The miracle of Midway was that normal Americans, normal ordinary people, found the resources of courage and initiative to transform the balance of power in the Pacific in a day.
Thank you for the information. That sounds quite promising.
That’s really interesting. I didn’t see Pearl Harbor.
The best description I read about the “Pearl Harbor” film is that it was about “a sudden Japanese attack on a Love Triangle”.
Passable romantic film, but one or the worst historical films ever made, even by Hollywood standards.
“Hollywood!”
- Donna Stratton: Sorry, Captain, I didn’t realize you had a serious interests in strategic bombers.
- Capt. Loomis Birkhead: Donna, my interest is very strategic. How would you like me to show you the cockpit?
Bombs! I don’t hear any bombs! Now they’re up there. They came all the way from Asia. Don’t you think they’d bring a few bombs along?
Good line. I didn’t like any of the actors, so there was no chance I’d care about their love triangle.
The wife and I are both retired military and we both have a keen interest in military history. We’ll be there that weekend, if not opening night, to see if they got the broad outlines (it’s Hollywood, so I never get too picky about particulars when it comes to these films) right and to enjoy what we both hope will be a good tale.
Also check out the YouTube video I linked in the thread - a couple of historians are reviewing the trailer. It looks like (for Hollywood) they’re making a credible effort.
“And, Yamamoto’s planning - being caught with a bad dispersal of forces as he was expecting us to come into a (too elaborate) trap from a particular direction...”
The Japanese always had a tendency to erect very intricate plans when it came to fighting naval battles, and everything had to go just right to pull them off. Chuichi Nagumo, the Japanese admiral commanding their fleet during Midway wasn’t a bad commander, but he wasn’t an excellent one, either, and the Imperial Japanese Navy needed an excellent battle commander that day to win. That and the complexity of the battle plan drawn up by Isoroku Yamamoto, Nagumo and their staffs added to his woes as well.
Add in that US Navy code breakers had tumbled to Midway as being the precise location where the Japanese were going to attack — as well as the outstanding courage and tenacity of the Navy’s airmen that day — and it quickly became a bad day at Black Rock for Nagumo and co.

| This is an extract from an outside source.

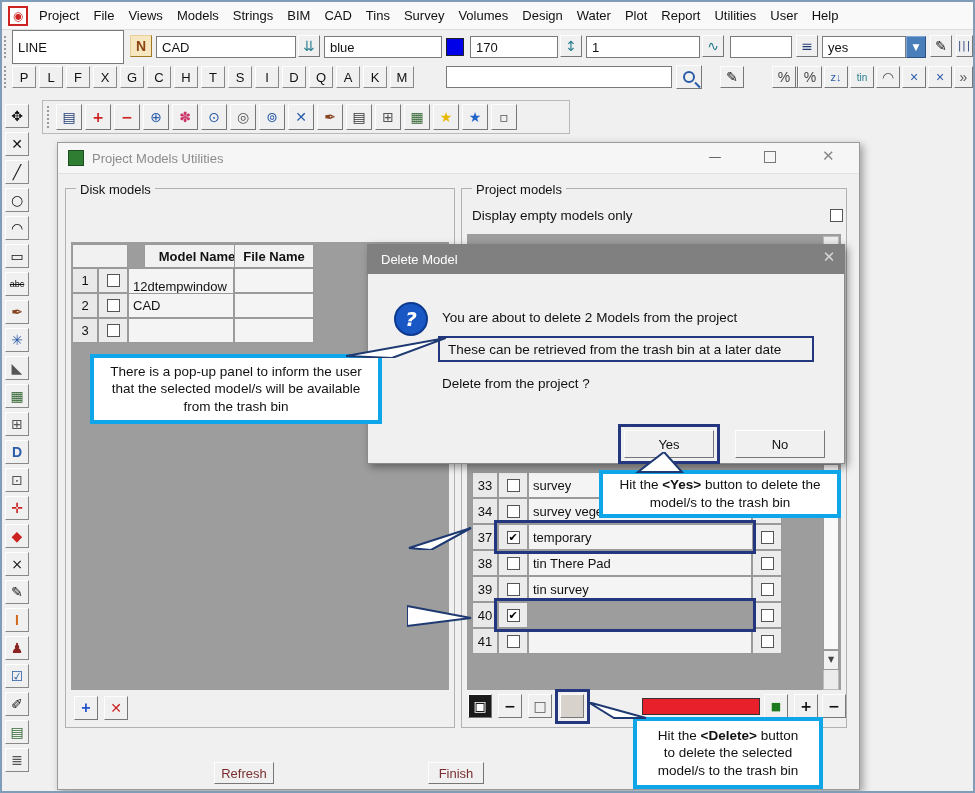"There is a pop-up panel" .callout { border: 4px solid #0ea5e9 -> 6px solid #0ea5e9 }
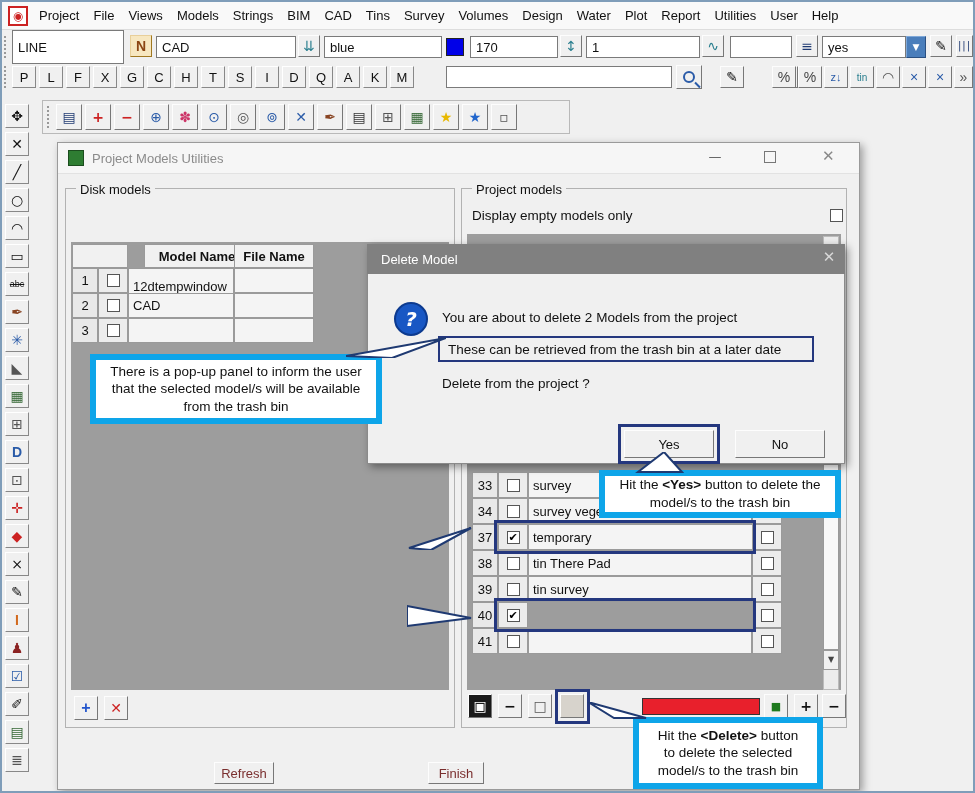"zzz trash" div.cell { html: none -> <div>zzz trash</div> }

Coral Sea, which had immediately preceded Midway in the Pacific theater’s ocean engagements between the two great naval powers in those waters, might have been considered a technical draw — but there was no other way for the Japanese to characterize Midway other than the full-on naval disaster that it was for them.
Odds are the Japanese will not be called “Japs” like they were in the ‘76 version.